**Assignment**
Without including any pictures, reproduce all the lines below word for word.

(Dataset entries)
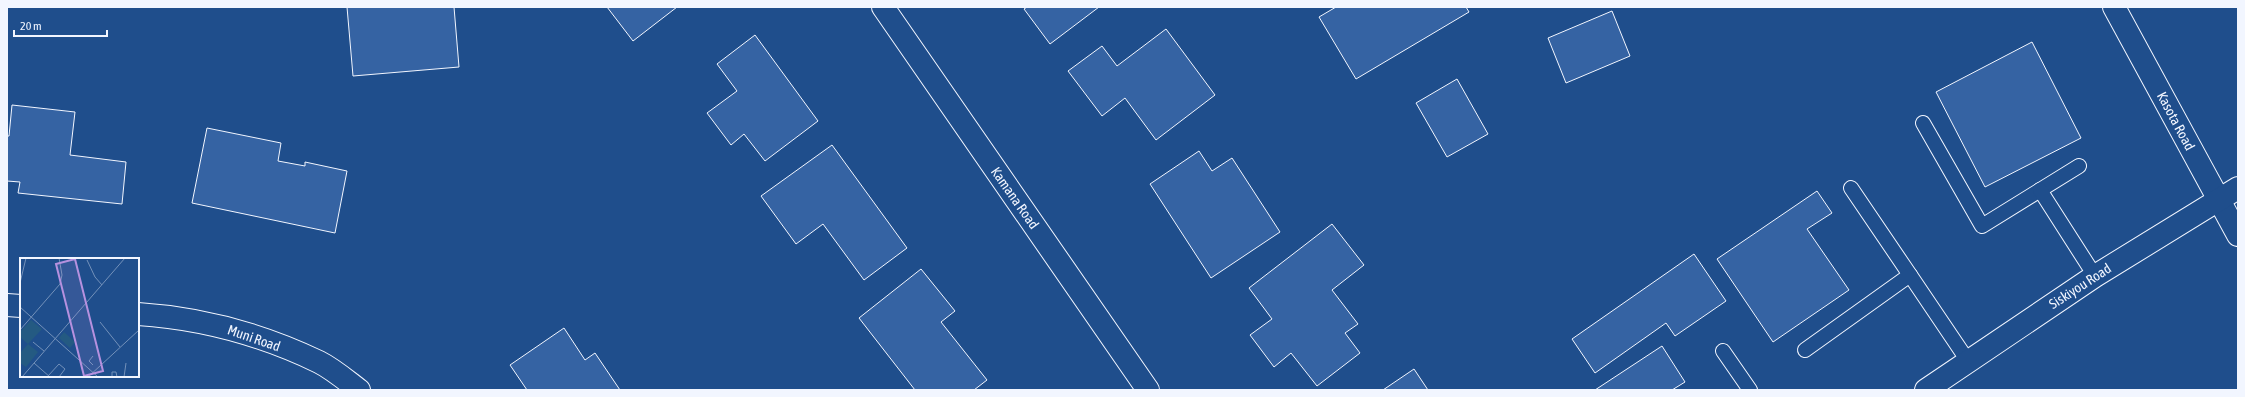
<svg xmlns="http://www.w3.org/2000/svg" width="2245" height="397" font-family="'Asap Condensed',sans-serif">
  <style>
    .building { fill: #3563a3; stroke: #f2f6ff }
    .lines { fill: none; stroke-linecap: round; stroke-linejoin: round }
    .service-casing { stroke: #f2f6ff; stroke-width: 16 }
    .minor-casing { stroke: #f2f6ff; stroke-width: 24 }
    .tertiary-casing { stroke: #f2f6ff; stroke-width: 24 }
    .service { stroke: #1f4e8c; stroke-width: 14 }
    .minor { stroke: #1f4e8c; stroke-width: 22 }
    .tertiary { stroke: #1f4e8c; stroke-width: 22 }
    .labels { text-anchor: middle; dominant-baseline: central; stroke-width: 3; stroke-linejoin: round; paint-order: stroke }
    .street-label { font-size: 14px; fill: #f2f6ff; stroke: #1f4e8c }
    .inset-road { fill: none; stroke: #7391ba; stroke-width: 1 }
    .view { fill: #b691df; fill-opacity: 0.15; stroke: #b691df; stroke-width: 2 }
    .inset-edge { fill: none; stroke: #f2f6ff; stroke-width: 2 }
  </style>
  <rect width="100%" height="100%" fill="#1f4e8c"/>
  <!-- building -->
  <g class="building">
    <path d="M 347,7 L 454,7 L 459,67 L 353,76 Z"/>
    <path d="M 607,7 L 677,7 L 633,41 Z"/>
    <path d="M 1027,7 L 1099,7 L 1050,44 L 1024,9 Z"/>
    <path d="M 1336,7 L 1466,7 L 1469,12 L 1356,79 L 1319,17 Z"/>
    <path d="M 1612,11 L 1630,56 L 1566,83 L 1548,38 Z"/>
    <path d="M 1166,29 L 1215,95 L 1156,140 L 1125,98 L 1102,116 L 1068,71 L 1102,46 L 1117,66 Z"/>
    <path d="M 755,35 L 818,121 L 765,161 L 744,134 L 731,145 L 707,113 L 737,91 L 717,64 Z"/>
    <path d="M 2032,42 L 2081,138 L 1985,187 L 1936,92 Z"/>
    <path d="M 1457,79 L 1488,134 L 1447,157 L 1416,103 Z"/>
    <path d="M 12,105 L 75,112 L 70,155 L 126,162 L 122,204 L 18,193 L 20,182 L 7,181 L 7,136 L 9,136 Z"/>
    <path d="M 207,128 L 281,143 L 278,161 L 305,166 L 305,162 L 347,171 L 335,233 L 192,203 Z"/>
    <path d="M 832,145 L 907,248 L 864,280 L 823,224 L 796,244 L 761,196 Z"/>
    <path d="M 1199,151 L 1212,171 L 1232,158 L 1280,232 L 1211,278 L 1150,184 Z"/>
    <path d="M 1817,191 L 1832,213 L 1807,229 L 1849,290 L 1773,342 L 1717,259 Z"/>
    <path d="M 1332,224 L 1364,265 L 1332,290 L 1358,324 L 1345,333 L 1360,353 L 1317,386 L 1291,353 L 1274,367 L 1250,335 L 1272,319 L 1249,288 Z"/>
    <path d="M 1694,254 L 1726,301 L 1675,336 L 1666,323 L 1595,373 L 1572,339 Z"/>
    <path d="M 921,269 L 955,311 L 941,322 L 987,380 L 974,390 L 915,390 L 859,318 Z"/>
    <path d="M 564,328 L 585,360 L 595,353 L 620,390 L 527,390 L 510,365 Z"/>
    <path d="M 1662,346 L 1685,382 L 1672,390 L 1595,390 Z"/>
    <path d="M 1414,369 L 1428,390 L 1383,390 Z"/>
  </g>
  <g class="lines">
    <!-- service casing -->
    <g class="service-casing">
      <g id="service">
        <path d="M 1923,123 L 1982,226 L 2079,166"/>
        <path d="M 1851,188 L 1910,275"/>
        <path d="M 2040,190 L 2095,276"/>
        <path d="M 1805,350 L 1910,275 L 1968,361"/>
        <path d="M 1723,351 L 1750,390"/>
      </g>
    </g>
    <!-- minor casing -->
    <g class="minor-casing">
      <g id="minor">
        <path d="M 2114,7 L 2238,235"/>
        <path d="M 7,305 L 21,306"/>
        <path d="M 138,314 C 200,318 263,335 319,362 C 333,369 347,381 359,390"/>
        <path d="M 1926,390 L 2095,276 L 2238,188"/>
      </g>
    </g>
    <!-- tertiary casing -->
    <g class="tertiary-casing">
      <path id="tertiary" d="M 883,7 L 1148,390"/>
    </g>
    <!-- service -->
    <use href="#service" class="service"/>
    <!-- minor -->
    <use href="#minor" class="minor"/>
    <!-- tertiary -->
    <use href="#tertiary" class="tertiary"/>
  </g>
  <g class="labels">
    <!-- street labels -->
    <g class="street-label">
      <text transform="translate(2176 121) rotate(62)">Kasota Road</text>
      <text transform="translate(1015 198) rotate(55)">Kamana Road</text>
      <text transform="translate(2080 286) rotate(-33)">Siskiyou Road</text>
      <text transform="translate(254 338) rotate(19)">Muni Road</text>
    </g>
  </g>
  <!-- overview -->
  <g transform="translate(20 258)">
    <rect width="119" height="119" fill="#1f4e8c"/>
    <path d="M 11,62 L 22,71 L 8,86 L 0,79 L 0,74 ZM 44,74 L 55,84 L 50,90 L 39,80 ZM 8,86 L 18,94 L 6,109 L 0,105 L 0,95 Z" fill="#245a82"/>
    <path class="inset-road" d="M 67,2 L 75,19 L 82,27M 0,25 L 6,0M 0,49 L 78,119M 80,64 L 100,89M 0,72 L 40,26 L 42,17 L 39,0M 13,84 L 24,93M 14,105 L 30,119M 73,107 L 69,103 L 73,98M 28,118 L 39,106 L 45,111 L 39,119M 2,119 L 105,0M 68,119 L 119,72M 92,119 L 92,114 L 96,114 L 97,119M 104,119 L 106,105"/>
    <path class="view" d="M 55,1 L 83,113 L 64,118 L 36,6 Z"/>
    <rect width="119" height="119" class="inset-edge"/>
  </g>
  <!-- border -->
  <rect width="2245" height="397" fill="none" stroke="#f2f6ff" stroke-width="16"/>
  <!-- scale -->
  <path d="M14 30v6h93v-6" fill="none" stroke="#f2f6ff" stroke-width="2"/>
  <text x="20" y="30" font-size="12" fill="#f2f6ff" stroke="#1f4e8c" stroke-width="3" paint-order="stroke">20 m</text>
</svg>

**Solution for this problem**
<svg xmlns="http://www.w3.org/2000/svg" width="2245" height="397" font-family="'Asap Condensed',sans-serif">
  <style>
    .building { fill: #3563a3; stroke: #f2f6ff }
    .lines { fill: none; stroke-linecap: round; stroke-linejoin: round }
    .service-casing { stroke: #f2f6ff; stroke-width: 16 }
    .minor-casing { stroke: #f2f6ff; stroke-width: 24 }
    .tertiary-casing { stroke: #f2f6ff; stroke-width: 24 }
    .service { stroke: #1f4e8c; stroke-width: 14 }
    .minor { stroke: #1f4e8c; stroke-width: 22 }
    .tertiary { stroke: #1f4e8c; stroke-width: 22 }
    .labels { text-anchor: middle; dominant-baseline: central; stroke-width: 3; stroke-linejoin: round; paint-order: stroke }
    .street-label { font-size: 14px; fill: #f2f6ff; stroke: #1f4e8c }
    .inset-road { fill: none; stroke: #7391ba; stroke-width: 1 }
    .view { fill: #b691df; fill-opacity: 0.15; stroke: #b691df; stroke-width: 2 }
    .inset-edge { fill: none; stroke: #f2f6ff; stroke-width: 2 }
  </style>
  <rect width="100%" height="100%" fill="#1f4e8c"/>
  <!-- building -->
  <g class="building">
    <path d="M 347,7 L 454,7 L 459,67 L 353,76 Z"/>
    <path d="M 607,7 L 677,7 L 633,41 Z"/>
    <path d="M 1027,7 L 1099,7 L 1050,44 L 1024,9 Z"/>
    <path d="M 1336,7 L 1466,7 L 1469,12 L 1356,79 L 1319,17 Z"/>
    <path d="M 1612,11 L 1630,56 L 1566,83 L 1548,38 Z"/>
    <path d="M 1166,29 L 1215,95 L 1156,140 L 1125,98 L 1102,116 L 1068,71 L 1102,46 L 1117,66 Z"/>
    <path d="M 755,35 L 818,121 L 765,161 L 744,134 L 731,145 L 707,113 L 737,91 L 717,64 Z"/>
    <path d="M 2032,42 L 2081,138 L 1985,187 L 1936,92 Z"/>
    <path d="M 1457,79 L 1488,134 L 1447,157 L 1416,103 Z"/>
    <path d="M 12,105 L 75,112 L 70,155 L 126,162 L 122,204 L 18,193 L 20,182 L 7,181 L 7,136 L 9,136 Z"/>
    <path d="M 207,128 L 281,143 L 278,161 L 305,166 L 305,162 L 347,171 L 335,233 L 192,203 Z"/>
    <path d="M 832,145 L 907,248 L 864,280 L 823,224 L 796,244 L 761,196 Z"/>
    <path d="M 1199,151 L 1212,171 L 1232,158 L 1280,232 L 1211,278 L 1150,184 Z"/>
    <path d="M 1817,191 L 1832,213 L 1807,229 L 1849,290 L 1773,342 L 1717,259 Z"/>
    <path d="M 1332,224 L 1364,265 L 1332,290 L 1358,324 L 1345,333 L 1360,353 L 1317,386 L 1291,353 L 1274,367 L 1250,335 L 1272,319 L 1249,288 Z"/>
    <path d="M 1694,254 L 1726,301 L 1675,336 L 1666,323 L 1595,373 L 1572,339 Z"/>
    <path d="M 921,269 L 955,311 L 941,322 L 987,380 L 974,390 L 915,390 L 859,318 Z"/>
    <path d="M 564,328 L 585,360 L 595,353 L 620,390 L 527,390 L 510,365 Z"/>
    <path d="M 1662,346 L 1685,382 L 1672,390 L 1595,390 Z"/>
    <path d="M 1414,369 L 1428,390 L 1383,390 Z"/>
  </g>
  <g class="lines">
    <!-- service casing -->
    <g class="service-casing">
      <g id="service">
        <path d="M 1923,123 L 1982,226 L 2079,166"/>
        <path d="M 1851,188 L 1910,275"/>
        <path d="M 2040,190 L 2095,276"/>
        <path d="M 1805,350 L 1910,275 L 1968,361"/>
        <path d="M 1723,351 L 1750,390"/>
      </g>
    </g>
    <!-- minor casing -->
    <g class="minor-casing">
      <g id="minor">
        <path d="M 2114,7 L 2238,235"/>
        <path d="M 7,305 L 21,306"/>
        <path d="M 138,314 C 200,318 263,335 319,362 C 333,369 347,381 359,390"/>
        <path d="M 1926,390 L 2095,276 L 2238,188"/>
      </g>
    </g>
    <!-- tertiary casing -->
    <g class="tertiary-casing">
      <path id="tertiary" d="M 883,7 L 1148,390"/>
    </g>
    <!-- service -->
    <use href="#service" class="service"/>
    <!-- minor -->
    <use href="#minor" class="minor"/>
    <!-- tertiary -->
    <use href="#tertiary" class="tertiary"/>
  </g>
  <g class="labels">
    <!-- street labels -->
    <g class="street-label">
      <text transform="translate(2176 121) rotate(62)">Kasota Road</text>
      <text transform="translate(1015 198) rotate(55)">Kamana Road</text>
      <text transform="translate(2080 286) rotate(-33)">Siskiyou Road</text>
      <text transform="translate(254 338) rotate(19)">Muni Road</text>
    </g>
  </g>
  <!-- overview -->
  <g transform="translate(20 258)">
    <rect width="119" height="119" fill="#1f4e8c"/>
    <path d="M 11,62 L 22,71 L 8,86 L 0,79 L 0,74 ZM 44,74 L 55,84 L 50,90 L 39,80 ZM 8,86 L 18,94 L 6,109 L 0,105 L 0,95 Z" fill="#245a82"/>
    <path class="inset-road" d="M 67,2 L 75,19 L 82,27M 0,25 L 6,0M 0,49 L 78,119M 80,64 L 100,89M 0,72 L 40,26 L 42,17 L 39,0M 13,84 L 24,93M 14,105 L 30,119M 73,107 L 69,103 L 73,98M 28,118 L 39,106 L 45,111 L 39,119M 2,119 L 105,0M 68,119 L 119,72M 92,119 L 92,114 L 96,114 L 97,119M 104,119 L 106,105"/>
    <path class="view" d="M 55,1 L 83,113 L 64,118 L 36,6 Z"/>
    <rect width="119" height="119" class="inset-edge"/>
  </g>
  <!-- border -->
  <rect width="2245" height="397" fill="none" stroke="#f2f6ff" stroke-width="16"/>
  <!-- scale -->
  <path d="M14 30v6h93v-6" fill="none" stroke="#f2f6ff" stroke-width="2"/>
  <text x="20" y="30" font-size="12" fill="#f2f6ff" stroke="#1f4e8c" stroke-width="3" paint-order="stroke">20 m</text>
</svg>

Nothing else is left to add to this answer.